A grateful nation turned nationalist with Indians asserting themselves in their limited capacities. In response to the American sanctions, people boycotted Coke and Pepsi, switching to the good ol’ fruit juice. In 2002, the Indian unit of Coca Cola sold off 49% of its stakes in its wholly owned bottling subsidiaries (also because it had failed to meet the deadline to move a percentage of the business to Indian hands that it had agreed to in 1997).
Vajpayee’s was a typical government for the middle classes. While he did nothing awful for the poor, the sudden ascension of the lower middle class increased the income and lifestyle disparities. So many incidents of crime — with the lower stratum of the economy invariably found to be the perpetrator — were reported from residential areas of cities that many were transformed into fortresses.

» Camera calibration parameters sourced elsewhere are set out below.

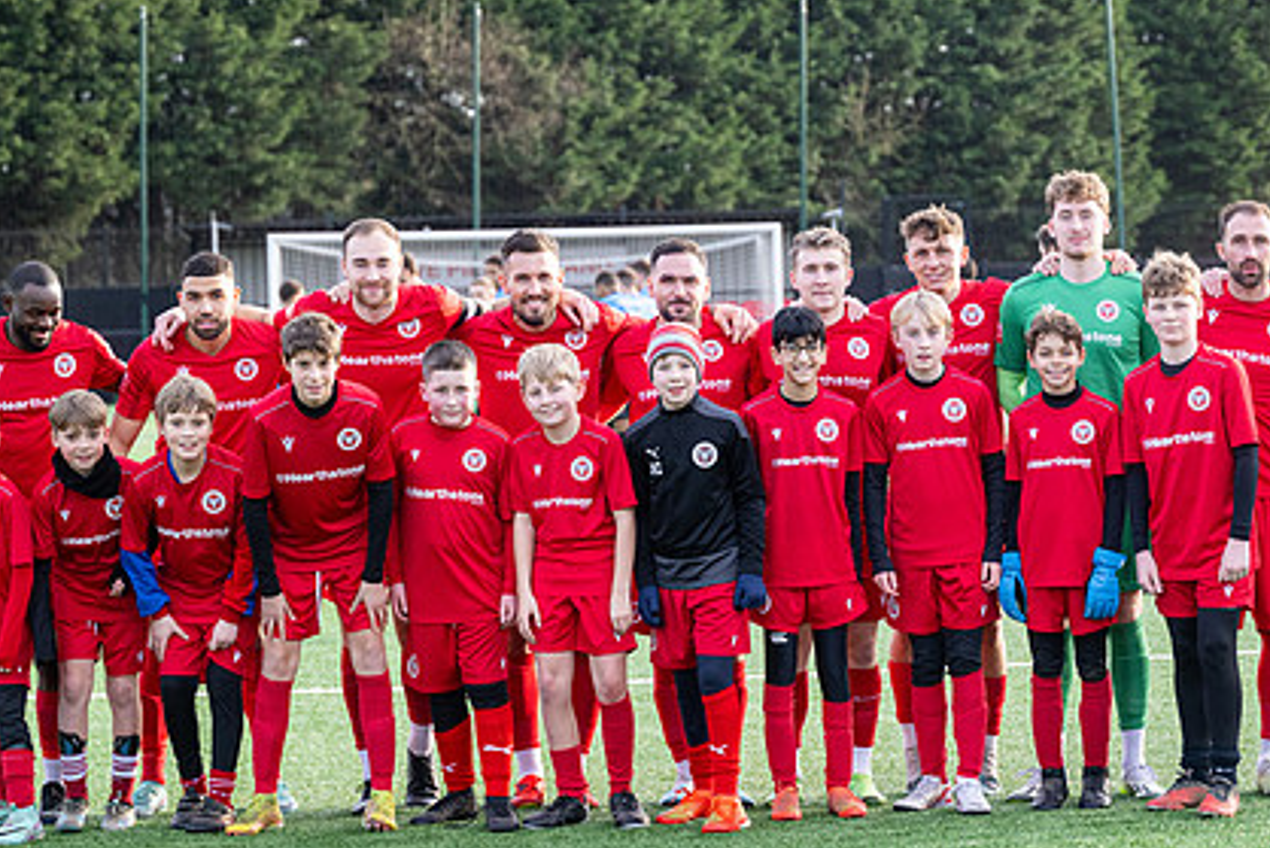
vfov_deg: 9.1
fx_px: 5328
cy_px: 454
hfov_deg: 13.6
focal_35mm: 151
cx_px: 870
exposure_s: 1/1000
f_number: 4
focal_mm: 98
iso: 800
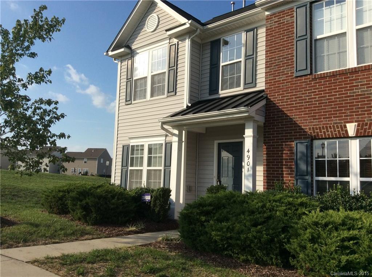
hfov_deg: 56.9
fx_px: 343
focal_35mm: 32
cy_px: 138
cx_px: 186
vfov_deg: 44.0
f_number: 2.4
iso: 32
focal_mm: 3.3
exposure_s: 1/1733
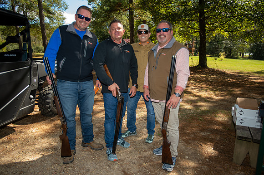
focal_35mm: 26
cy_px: 88
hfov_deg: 69.4
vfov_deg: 49.5
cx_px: 132
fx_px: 191
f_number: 2.8
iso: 80
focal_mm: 26
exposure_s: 1/250
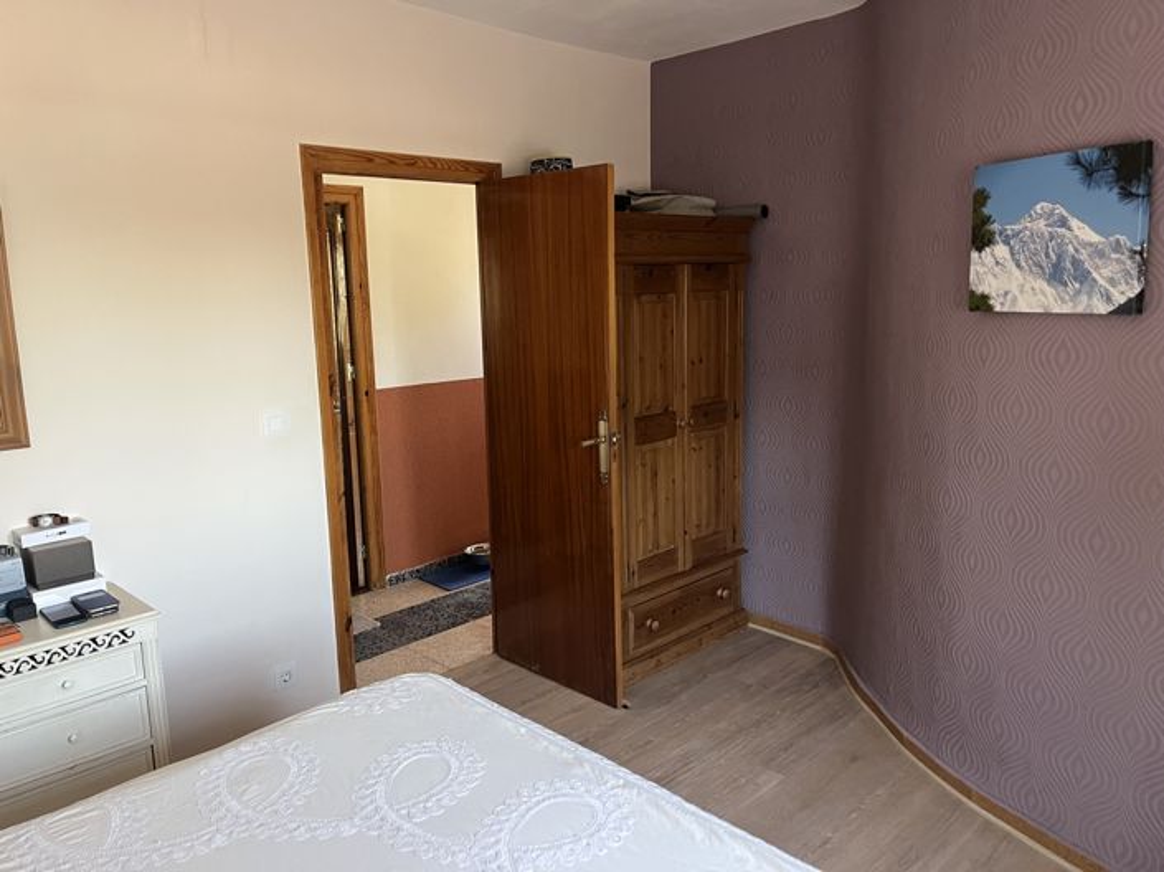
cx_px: 582
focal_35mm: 26
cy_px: 436
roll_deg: +0.7
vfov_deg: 53.0
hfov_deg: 67.3
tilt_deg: -10.0
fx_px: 874
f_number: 1.6
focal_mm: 5.1
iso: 200
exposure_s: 1/60
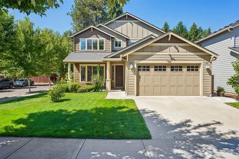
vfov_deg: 57.2
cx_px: 120
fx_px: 146
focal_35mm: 22
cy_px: 80
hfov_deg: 78.6
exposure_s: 1/640
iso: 400
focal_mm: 22
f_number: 8
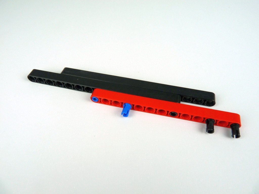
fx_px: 202
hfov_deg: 65.3
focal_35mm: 27
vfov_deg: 51.4
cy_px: 97
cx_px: 130
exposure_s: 1/100
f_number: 4
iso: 100
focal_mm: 4.8
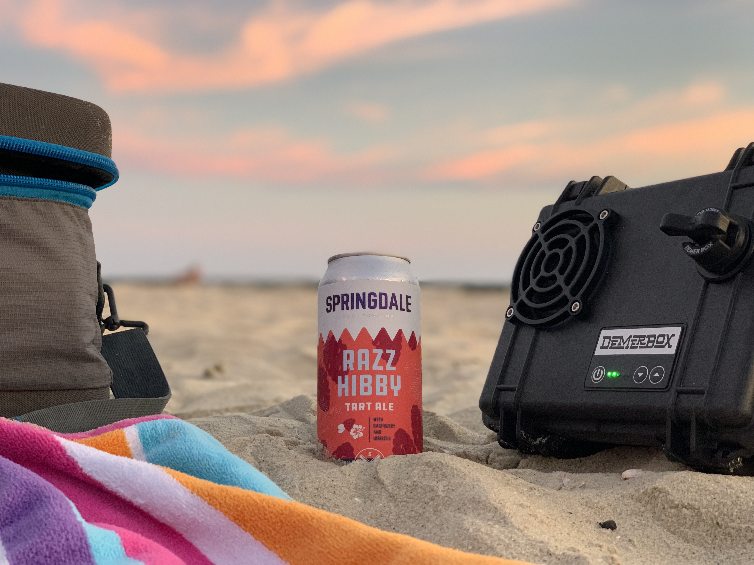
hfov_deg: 36.8
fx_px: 1133
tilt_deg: +0.0
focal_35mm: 52
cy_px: 282
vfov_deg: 28.0
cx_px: 377
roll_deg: -0.5
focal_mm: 6
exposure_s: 1/75
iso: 125
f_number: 2.4
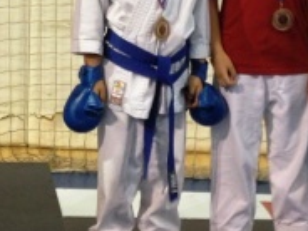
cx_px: -10
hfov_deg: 12.8
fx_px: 1352
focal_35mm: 152
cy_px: -10
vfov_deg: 9.7
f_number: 2.4
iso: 50
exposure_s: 1/24
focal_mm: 4.28
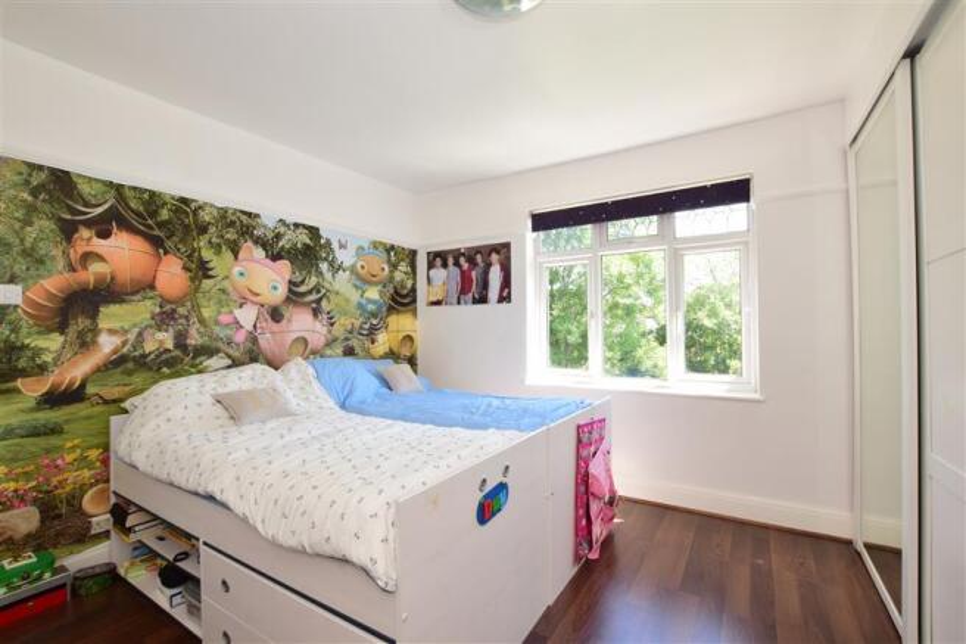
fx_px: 402
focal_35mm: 15
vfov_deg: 77.3
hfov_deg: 100.4
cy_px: 322
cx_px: 483
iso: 320
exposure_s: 1/13
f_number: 20
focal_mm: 10
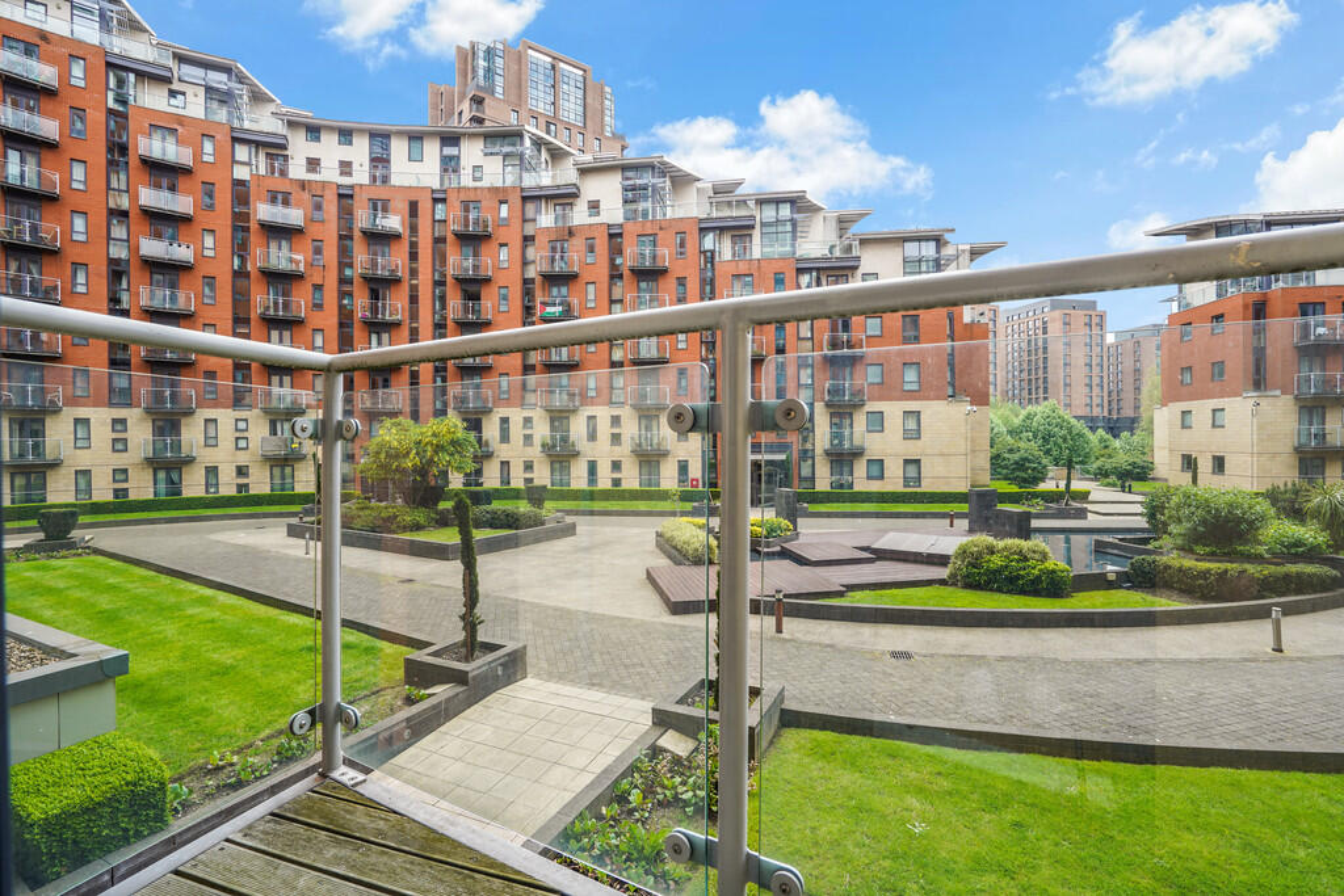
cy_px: 448
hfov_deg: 96.7
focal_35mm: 16
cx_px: 672
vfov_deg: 73.8
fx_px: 597
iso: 100
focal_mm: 16
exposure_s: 1/40
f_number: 9
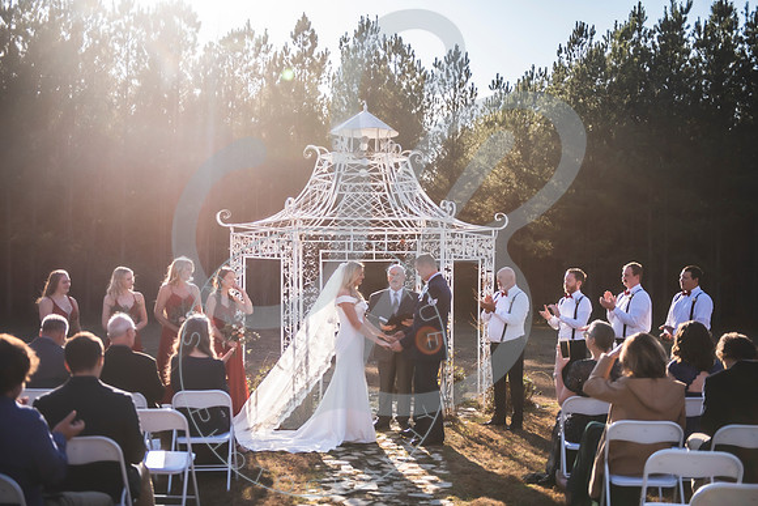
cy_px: 253
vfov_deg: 27.0
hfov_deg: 39.5
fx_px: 1054
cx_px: 379
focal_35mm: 50
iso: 100
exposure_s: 1/1250
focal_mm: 50
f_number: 2.8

These were portents of 2004, which the government of the day ignored to its own peril with its “feel good” slogan under the “India Shining” campaign. The government’s food security programmes were not advertised. In 1999, the Atal Bihari Vajpayee government had brought in the 81st Amendment of the Constitution, ensuring that the unfilled reserved job vacancies in a given year in the government sector do not affect the percentage of reservation for Dalits the next year. Rather carelessly, this reform was not advertised, which would have gone a long way in dispelling the notion that the BJP was a Brahmin-Baniya party.
Even an indifferent citizen of the country today has heard of MGNREGA. Before the Sonia Gandhi-Manmohan Singh government stepped in with policy dictated by 60 odd communist MPs, however, Vajpayee had made little effort to publicise his Sampoorna Grameen Rozgar Yojana that provisioned half of the allocation in the form of free food grains to the States, which was the largest food-for-work programme undertaken till then.
For all these failings, to many a middle class Indian, Vajpayee was still “my Prime Minister”. After the initial years of Jawaharlal Nehru, after Indira Gandhi in 1972 following the creation of Bangladesh, the Prime Minister of India had become “my Prime Minister” for a third time, thanks to Vajpayee.
Ironically, his fans let Vajpayee down, too. Continuing with their apathy to elections, 2004 once again saw a terribly low voter turnout, with much of the middle class taking a day off in the scorching summer and the poor having a field day exercising their franchise.
Unfortunately for both Rao and Vajpayee, the economy lags policy by some years. The market had not boomed under Rao; it did under the United Front regime, albeit thanks to Rao’s liberalisation. Similarly, the GDP growth during Vajpayee was nothing impressive to write home about. Manmohan Singh walked away with the laurels during UPA I. however, the small but significant section of the commentariat seen today advocating a free market for India was a generation born in the 1990s with the advent of Rao’s rule — that swore by economic freedom by the time Vajpayee became the Prime Minister for the second time (1998).